YOUR INSTRUCTIONS -
Convert the text lines from the entries below into a Markdown table with the columns Row and Line text. Number each line in order, skip blank lines, and leave the pictures out.

-------- STORED DATA

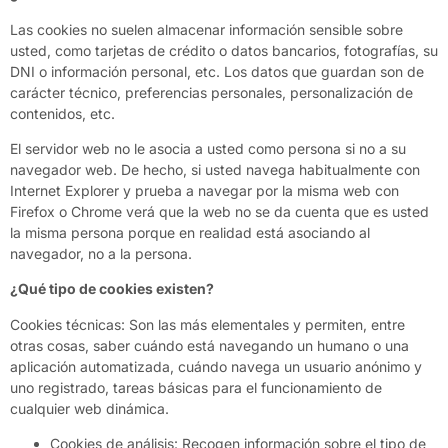
Las cookies no suelen almacenar información sensible sobre
usted, como tarjetas de crédito o datos bancarios, fotografías, su
DNI o información personal, etc. Los datos que guardan son de
carácter técnico, preferencias personales, personalización de
contenidos, etc.
El servidor web no le asocia a usted como persona si no a su
navegador web. De hecho, si usted navega habitualmente con
Internet Explorer y prueba a navegar por la misma web con
Firefox o Chrome verá que la web no se da cuenta que es usted
la misma persona porque en realidad está asociando al
navegador, no a la persona.
¿Qué tipo de cookies existen?
Cookies técnicas: Son las más elementales y permiten, entre
otras cosas, saber cuándo está navegando un humano o una
aplicación automatizada, cuándo navega un usuario anónimo y
uno registrado, tareas básicas para el funcionamiento de
cualquier web dinámica.
Cookies de análisis: Recogen información sobre el tipo de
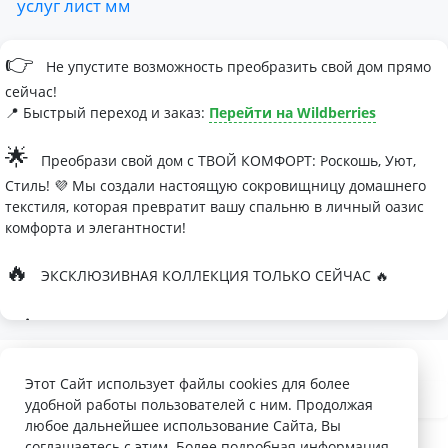
услуг
лист
мм
👉
Не упустите возможность преобразить свой дом прямо
сейчас!
📍 Быстрый переход и заказ:
Перейти на Wildberries
🌟
Преобрази свой дом с ТВОЙ КОМФОРТ: Роскошь, Уют,
Стиль! 💜 Мы создали настоящую сокровищницу домашнего
текстиля, которая превратит вашу спальню в личный оазис
комфорта и элегантности!
🔥
ЭКСКЛЮЗИВНАЯ КОЛЛЕКЦИЯ ТОЛЬКО СЕЙЧАС 🔥
🛏
Современные дизайны, которые влюбляют с первого
взгляда
Палитра изысканных оттенков:
Этот Сайт использует файлы cookies для более
удобной работы пользователей с ним. Продолжая
- Темно-серый для минималистичных интерьеров
любое дальнейшее использование Сайта, Вы
- Сиреневый для романтичных натур
соглашаетесь с этим. Более подробная информация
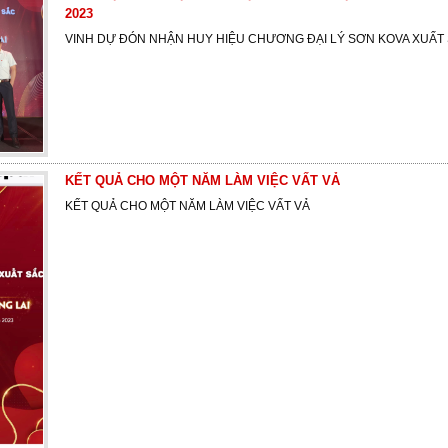
2023
VINH DỰ ĐÓN NHẬN HUY HIỆU CHƯƠNG ĐẠI LÝ SƠN KOVA XUẤT 
KẾT QUẢ CHO MỘT NĂM LÀM VIỆC VẤT VẢ
KẾT QUẢ CHO MỘT NĂM LÀM VIỆC VẤT VẢ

----------------

RESPONSE -
| Row | Line text |
|---|---|
| 1 | Las cookies no suelen almacenar información sensible sobre |
| 2 | usted, como tarjetas de crédito o datos bancarios, fotografías, su |
| 3 | DNI o información personal, etc. Los datos que guardan son de |
| 4 | carácter técnico, preferencias personales, personalización de |
| 5 | contenidos, etc. |
| 6 | El servidor web no le asocia a usted como persona si no a su |
| 7 | navegador web. De hecho, si usted navega habitualmente con |
| 8 | Internet Explorer y prueba a navegar por la misma web con |
| 9 | Firefox o Chrome verá que la web no se da cuenta que es usted |
| 10 | la misma persona porque en realidad está asociando al |
| 11 | navegador, no a la persona. |
| 12 | ¿Qué tipo de cookies existen? |
| 13 | Cookies técnicas: Son las más elementales y permiten, entre |
| 14 | otras cosas, saber cuándo está navegando un humano o una |
| 15 | aplicación automatizada, cuándo navega un usuario anónimo y |
| 16 | uno registrado, tareas básicas para el funcionamiento de |
| 17 | cualquier web dinámica. |
| 18 | Cookies de análisis: Recogen información sobre el tipo de |
| 19 | услуг |
| 20 | лист |
| 21 | мм |
| 22 | 👉 |
| 23 | Не упустите возможность преобразить свой дом прямо |
| 24 | сейчас! |
| 25 | 📍 Быстрый переход и заказ: |
| 26 | Перейти на Wildberries |
| 27 | 🌟 |
| 28 | Преобрази свой дом с ТВОЙ КОМФОРТ: Роскошь, Уют, |
| 29 | Стиль! 💜 Мы создали настоящую сокровищницу домашнего |
| 30 | текстиля, которая превратит вашу спальню в личный оазис |
| 31 | комфорта и элегантности! |
| 32 | 🔥 |
| 33 | ЭКСКЛЮЗИВНАЯ КОЛЛЕКЦИЯ ТОЛЬКО СЕЙЧАС 🔥 |
| 34 | 🛏 |
| 35 | Современные дизайны, которые влюбляют с первого |
| 36 | взгляда |
| 37 | Палитра изысканных оттенков: |
| 38 | Этот Сайт использует файлы cookies для более |
| 39 | удобной работы пользователей с ним. Продолжая |
| 40 | - Темно-серый для минималистичных интерьеров |
| 41 | любое дальнейшее использование Сайта, Вы |
| 42 | - Сиреневый для романтичных натур |
| 43 | соглашаетесь с этим. Более подробная информация |
| 44 | 2023 |
| 45 | VINH DỰ ĐÓN NHẬN HUY HIỆU CHƯƠNG ĐẠI LÝ SƠN KOVA XUẤT  |
| 46 | KẾT QUẢ CHO MỘT NĂM LÀM VIỆC VẤT VẢ |
| 47 | KẾT QUẢ CHO MỘT NĂM LÀM VIỆC VẤT VẢ |